= Donato Di Camillo =

American photographer and documentarian

Donato Di Camillo is an American photographer and video documentarian, best known for his New York City street photography and documentary portraits of the fringe and underdog populations of the United States. His work has been celebrated around the world and featured in publications including American Photo magazine, Stern and Amateur Photographer.

Di Camillo rose to prominence as a street photographer quickly, within four years of his first photographic activity. His work has been compared favorably to that of his influences, including Bruce Gilden, Robert Frank and Diane Arbus (other stated influences include Richard Avedon, Sally Mann, Martin Parr and Garry Winogrand). Priscilla Frank wrote in the Huffington Post: "The photographer remains committed to capturing people on the fringes of society, those that often remain unseen or, even worse, deliberately ignored. The sharp and colorful images linger on every single sloppy detail, translating the ugly beauty of being a human being into intoxicating images that, like a shot of hard booze, will burn in a good way."

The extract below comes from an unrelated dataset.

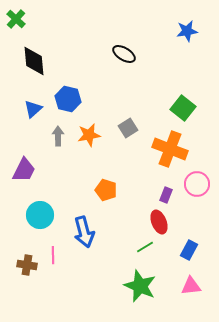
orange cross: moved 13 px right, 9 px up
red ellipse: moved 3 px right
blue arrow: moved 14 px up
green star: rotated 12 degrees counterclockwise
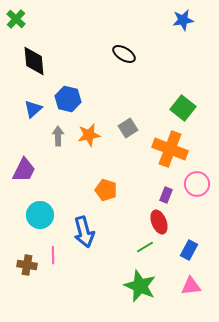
blue star: moved 4 px left, 11 px up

His photo essay blog, Faces & Places, appears weekly in The Common Reader, a publication of Washington University in St. Louis.

==Background==
Born in Brooklyn, New York, Di Camillo became intensely interested in photography while serving out a federal prison sentence in Federal Correctional Institution, Petersburg in Hopewell County, Virginia. After his release in 2012, he taught himself to use a camera while under home confinement. At first, he photographed, bugs, plants and other subjects within the 120 feet of the home he was restricted to. Upon gaining his freedom, he turned his lens toward people. In part due to his sensational backstory, he and his work were soon featured in publications and news broadcasts around the world, including the BBC, Washington Post, and Huffington Post. He was also invited to speak at the Hearst magazines annual summit.

==Beach Body Bingo==
Di Camillo received international attention for his Beach Body Bingo project, focused on the community on and around the famed boardwalk in Coney Island, N.Y.

==Projects, exhibits and commissions==
Di Camillo's Coney Island portraits were featured in the group exhibit, Greetings from Coney Island, which ran from June through September 2018 in the Hon. Charles P. Sifton Gallery of the U.S. Eastern District Courthouse in Brooklyn, the same building in which, years earlier, he had been convicted and sent to prison.

In October, 2019, he was invited back to the gallery for his first solo exhibition. Full Circle was a critical success and drew wide attention to Di Camillo's work.

His work was featured in the 2018 Perugia Social Photo Fest in Perugia, Italy.

Di Camillo was commissioned to photograph the denizens of Louisiana in November 2016. His subjects included descendants of slaves, the Lake Charles SWAT team and a leader of the United Daughters of The Confederacy. The following year, he carried out a similar project in Cuba.

In February 2019, Di Camillo received international attention for his portraits and exposure of the homeless community in affluent Cape May County, N.J.

That same month, Di Camillo's work was featured in The O.G. Experience, an art exhibit in Manhattan, inspired by and sponsored by HBO Films' drama, O.G.. The art on display was created by artists who were formerly incarcerated in the U.S. prison system.

Di Camillo shared a collaborative exhibition and panel discussion with internationally acclaimed fashion, fine art and documentary photographer Jamel Shabazz at the Photoville festival in Brooklyn in September 2019.

Di Camillo conducts workshops in New York City and other cities (including Havana). He currently resides in Staten Island, NY.

==COVID-19 photography==
Di Camillo was a primary photographic and video documentarian of the COVID-19 pandemic lockdown in New York City. He is credited with exposing the overflow conditions in funeral homes caused by the crisis. The exclusive photo exposé, written with John Griswold, was published in the Common Reader in April 2020.

==Awards==
Di Camillo was listed among LensCulture magazine's 100 Top Street Photographers Awards of 2016 (in its international competition among artists in 141 countries) and a finalist in its 2018 Portrait Awards.